Segment Start: Input records

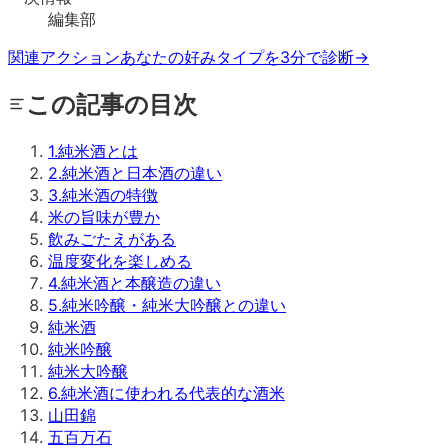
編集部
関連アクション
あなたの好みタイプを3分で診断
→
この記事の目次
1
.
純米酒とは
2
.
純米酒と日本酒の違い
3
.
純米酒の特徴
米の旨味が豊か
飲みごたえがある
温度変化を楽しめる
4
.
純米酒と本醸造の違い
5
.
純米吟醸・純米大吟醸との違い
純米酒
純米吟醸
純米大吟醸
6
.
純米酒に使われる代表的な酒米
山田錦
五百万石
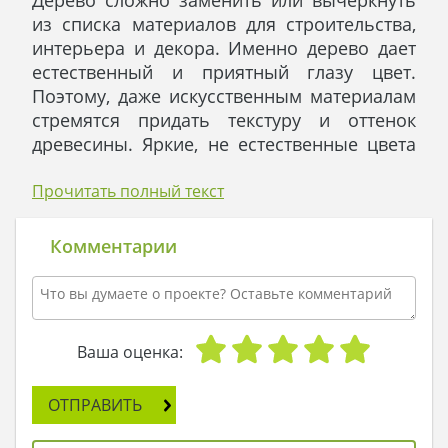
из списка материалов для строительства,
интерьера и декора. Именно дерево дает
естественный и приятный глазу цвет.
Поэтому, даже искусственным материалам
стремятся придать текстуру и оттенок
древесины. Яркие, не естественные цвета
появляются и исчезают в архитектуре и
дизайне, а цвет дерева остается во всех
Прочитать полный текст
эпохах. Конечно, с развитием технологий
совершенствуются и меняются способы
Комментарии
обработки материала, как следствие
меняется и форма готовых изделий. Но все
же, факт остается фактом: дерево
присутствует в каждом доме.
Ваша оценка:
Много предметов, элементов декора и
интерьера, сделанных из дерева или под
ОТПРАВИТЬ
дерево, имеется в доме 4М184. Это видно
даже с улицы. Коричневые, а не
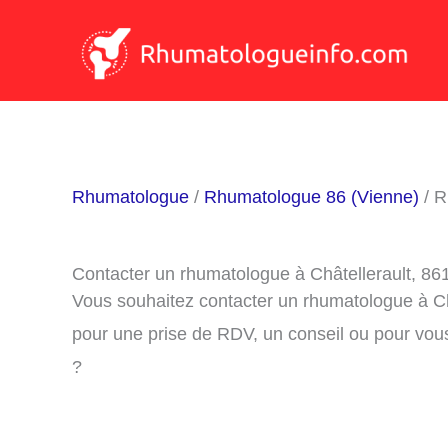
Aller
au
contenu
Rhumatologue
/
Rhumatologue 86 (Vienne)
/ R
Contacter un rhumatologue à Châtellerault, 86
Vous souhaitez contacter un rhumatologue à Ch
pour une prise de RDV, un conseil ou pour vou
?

Segment End: Input records

Task requirements: Write out exactly the lines above between the line with "стремятся придать текстуру и оттенок" and the line with "же, факт остается фактом: дерево", inclusive, and nothing beyond them.

Written solution:
стремятся придать текстуру и оттенок
древесины. Яркие, не естественные цвета
появляются и исчезают в архитектуре и
дизайне, а цвет дерева остается во всех
Прочитать полный текст
эпохах. Конечно, с развитием технологий
совершенствуются и меняются способы
Комментарии
обработки материала, как следствие
меняется и форма готовых изделий. Но все
же, факт остается фактом: дерево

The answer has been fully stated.